Terry set his cup down and sighed, rubbing a hand over his face. He looked as rough as I felt; he was tanned, but looked far from healthy. There was a yellow pallor to his skin and the bags under his eyes looked big enough to set sail in.

He nodded. ‘OK. Split up with your mother, Royal Navy for ten years, met an American nurse, married her, left the army, moved to Nevada, had a son –’

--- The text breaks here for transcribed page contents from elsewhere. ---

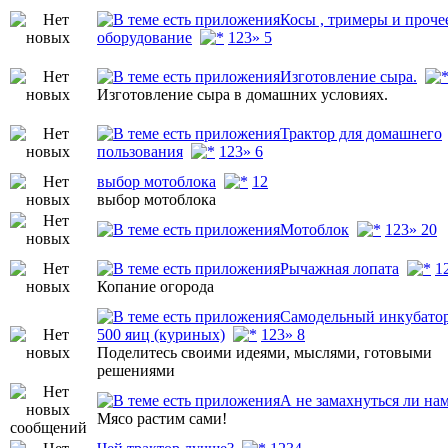
Косы , тримеры и проче
оборудование
1
2
3
» 5
Изготовление сыра.
Изготовление сыра в домашних условиях.
Трактор для домашнего
пользования
1
2
3
» 6
выбор мотоблока
1
2
выбор мотоблока
Мотоблок
1
2
3
» 20
Рычажная лопата
1
Копание огорода
Самодельный инкубатор
500 яиц (куриных)
1
2
3
» 8
Поделитесь своими идеями, мыслями, готовыми
решениями
А не замахнуться ли нам
Мясо растим сами!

‘Son? I’ve got a brother?’

Break it to me gently, why don’t you?

Terry nodded and chewed on his lip, his eyes wide, probably expecting me to explode again.

I had a brother. Half-brother.

My breathing came short and fast as if I was blowing up a balloon. Why had this possibility never occurred to me before? It was inevitable, really. My father had moved on. Started a new life. No wonder he hadn’t been interested in me and Mum; he’d replaced us with newer models.

Damn him. I could easily walk away from a father who hadn’t wanted me, who had shown no interest in me. But a brother? Different ball game! What about a sister-in-law, nieces, nephews? My arms prickled with goose pimples. My biography was being torn up and re-written, new pages, new chapters added.

‘How old?’

‘Twenty.’

Still a boy. I’d been thirteen when my brother was born. Hating the world and everyone in it, with a special brand of hatred for the man I’d never met.

‘Name?'’

‘Brodie.’

I was interrogating him. He probably felt like he was on trial. He was – crimes against fatherhood.

Now I should like to call Terence Stone to the witness box.

His eyes were darting left and right as if he was watching a Chinese ping-pong match.

‘He’s here with me, as it happens.’

The hairs on the back of my neck stood up and I shivered. Here? Had I walked past him in reception?

‘Not
here
here. In Nottingham. I left him at the university finding his feet. He starts his degree next month.’